The comprehensive application of various spectroscopic techniques, including Fourier Transform Infrared Spectroscopy (FTIR), X-ray Diffraction (XRD), and Scanning Electron Microscopy with Energy Dispersive X-ray Spectroscopy (SEM-EDS), alongside absolute dating methodologies such as Thermoluminescence (TL), Optically Stimulated Luminescence (OSL), and Infrared Stimulated Luminescence (IRSL), yielded significant insights into the chronology and technological practices at the archaeological site under study.

The data reveal the existence of two distinct stratified groups of inhabitants, each characterized by unique brick production methods that reflect their technological capabilities and environmental adaptations. The first group, dating back approximately 700 to 1000 years ago, showed a more advanced mastery of firing techniques, achieving temperatures exceeding 800 °C. This is evidenced by the analysis of the Pratima Garh and Padum Pukhuri samples, which show the high-temperature conditions under which their bricks were produced. This suggests that these earlier inhabitants possessed a sophisticated understanding of kiln construction and thermal control, likely contributing to the durability and quality of their brick materials.

In contrast, the second group of inhabitants, who occupied the site between 1100 and 1400 years ago, employed less advanced firing techniques. Analysis of Mouramora samples from this period indicates that their bricks were fired at temperatures below 650 °C. This difference in firing temperature not only points to a divergence in technological knowledge but may also reflect variations in socio-economic conditions, resource availability, and cultural practices between the two groups.
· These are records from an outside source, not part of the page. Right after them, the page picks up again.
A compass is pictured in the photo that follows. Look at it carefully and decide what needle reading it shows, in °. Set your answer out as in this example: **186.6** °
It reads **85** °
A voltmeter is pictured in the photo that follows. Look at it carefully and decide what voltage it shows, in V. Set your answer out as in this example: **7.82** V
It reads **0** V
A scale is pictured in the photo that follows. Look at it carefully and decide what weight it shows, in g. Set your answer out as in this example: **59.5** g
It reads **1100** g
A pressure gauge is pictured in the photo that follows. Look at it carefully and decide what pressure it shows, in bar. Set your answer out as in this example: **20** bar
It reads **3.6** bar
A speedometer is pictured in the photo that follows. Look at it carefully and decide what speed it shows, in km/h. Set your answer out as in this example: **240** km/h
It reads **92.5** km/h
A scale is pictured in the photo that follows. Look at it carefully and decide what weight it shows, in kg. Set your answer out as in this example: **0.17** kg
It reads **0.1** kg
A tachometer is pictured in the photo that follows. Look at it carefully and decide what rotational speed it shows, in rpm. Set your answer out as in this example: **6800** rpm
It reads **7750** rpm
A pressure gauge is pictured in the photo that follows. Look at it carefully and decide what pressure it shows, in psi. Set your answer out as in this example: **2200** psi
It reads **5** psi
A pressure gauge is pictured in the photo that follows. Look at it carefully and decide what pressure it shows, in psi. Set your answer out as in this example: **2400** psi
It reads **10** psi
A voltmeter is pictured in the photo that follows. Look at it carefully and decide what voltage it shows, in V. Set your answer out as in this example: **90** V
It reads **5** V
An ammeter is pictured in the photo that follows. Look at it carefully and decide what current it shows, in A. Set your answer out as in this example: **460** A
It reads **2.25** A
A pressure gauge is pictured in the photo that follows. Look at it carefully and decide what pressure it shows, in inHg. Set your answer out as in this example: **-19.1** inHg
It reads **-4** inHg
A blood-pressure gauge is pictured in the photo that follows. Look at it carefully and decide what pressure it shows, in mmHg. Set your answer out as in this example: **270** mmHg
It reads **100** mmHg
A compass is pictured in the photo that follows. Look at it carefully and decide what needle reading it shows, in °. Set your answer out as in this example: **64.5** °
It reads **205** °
Overall, the integrated use of these advanced analytical methods provided a nuanced understanding of the technological evolution at this archaeological site. The findings underscore the complexity of cultural and technological development over time, highlighting how different communities adapted their techniques to suit their specific environmental and social contexts. This multidisciplinary approach offers a comprehensive framework for interpreting the material culture and technological progress of past societies, shedding light on the dynamic interplay between human innovation and environmental constraints.